The K+ channel iKCA1 potentiates Ca2+ influx and degranulation in human lung mast cells

Background: Human lung and blood-derived mast cells express a Ca2+-activated K+ channel (K-CA) that has electrophysiological properties resembling the intermediate conductance K-CA (iK(CA)1). This channel is predicted to enhance IgE-dependent mast cell responses. Objective: To confirm the identity of this channel as iKCA1 in human lung mast cells and to examine the effect of an iKCA1 2, opener, 1-ethyl-2-benzimidazolinone (1-EBIO), on Ca2+ influx and degranulation after IgE-dependent activation.

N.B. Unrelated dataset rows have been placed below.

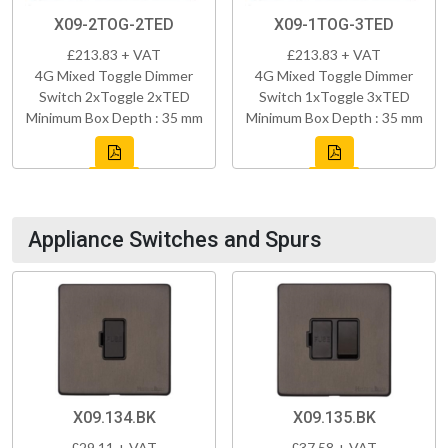
X09-2TOG-2TED
X09-1TOG-3TED
£213.83 + VAT
£213.83 + VAT
4G Mixed Toggle Dimmer
4G Mixed Toggle Dimmer
Switch 2xToggle 2xTED
Switch 1xToggle 3xTED
Minimum Box Depth : 35 mm
Minimum Box Depth : 35 mm
Appliance Switches and Spurs
X09.134.BK
X09.135.BK
£29.11 + VAT
£37.58 + VAT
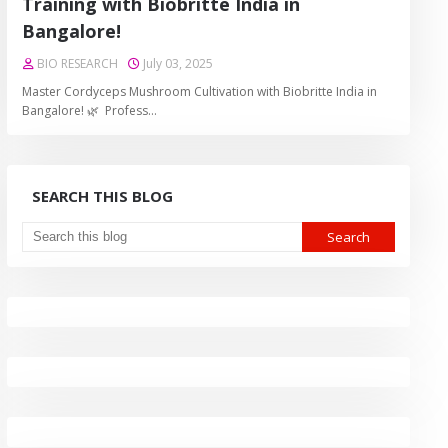
Training with Biobritte India in
Bangalore!
BIO RESEARCH
July 03, 2025
Master Cordyceps Mushroom Cultivation with Biobritte India in
Bangalore! 🌿 Profess…
SEARCH THIS BLOG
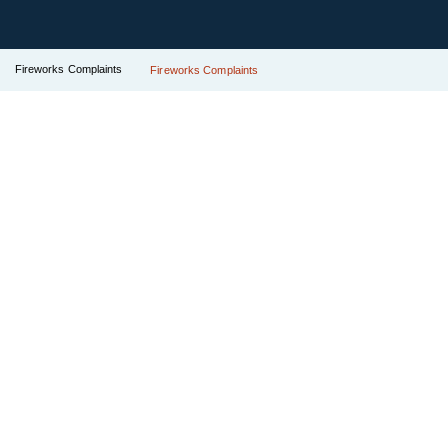
Fireworks Complaints
Fireworks Complaints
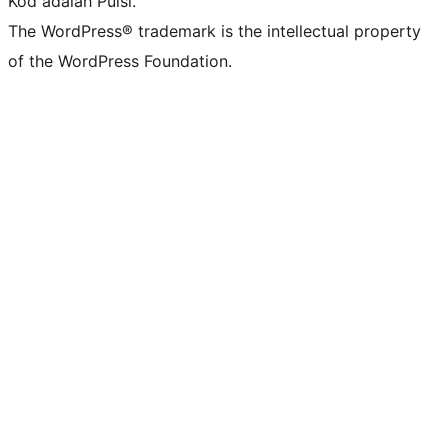
Kod adalah Puisi.
The WordPress® trademark is the intellectual property
of the WordPress Foundation.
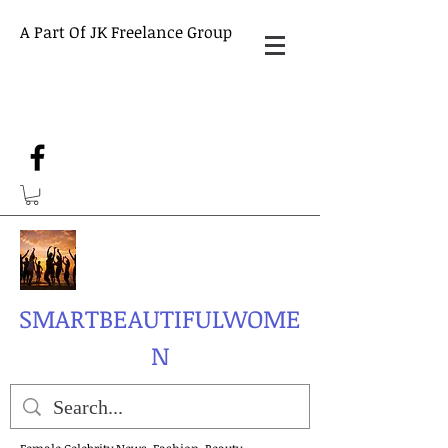
A Part Of JK Freelance Group
SMARTBEAUTIFULWOME
N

Methods: iKCA1 expression was examined by using RT-PCR. Ion currents were measured by using the patch clamp technique in human peripheral blood-derived mast cells, freshly isolated human lung mast cells (HLMCs), and long-term cultured HLMCs (LTHLMCs). Currents were manipulated with the specific iKCA1 opener 1-EBIO and the iK(CA)1 blockers clotrimazole and TRAM-34. Ratiometric Ca2+ imaging was performed on single fura-2-loaded cells, and histamine release was measured by radioenzymatic assay. Results: Both fresh HLMCs and LTHLMCs expressed iK(CA)1 mRNA. The iK(CA)1 opener 1-EBIO induced iKCA1 currents in 89% of human peripheral blood-derived mast cells, 12% of fresh HLMCs, and 67% of LTHLMCs, which were blocked by the iKCA1 blockers clotrimazole and TRAM-34. After cell activation with a suboptimal concentration of anti-IgE, 1-EBIO enhanced the IgE-dependent rise in cytosolic-free Ca2+ and potentiated IgE-dependent histamine release. Conclusion: Opening of iK(CA)1 enhances IgE-dependent Ca2+ influx and histamine release in HLMCs. Inhibition of iK(CA)1 may provide a novel approach to the treatment of mast cell-mediated disease.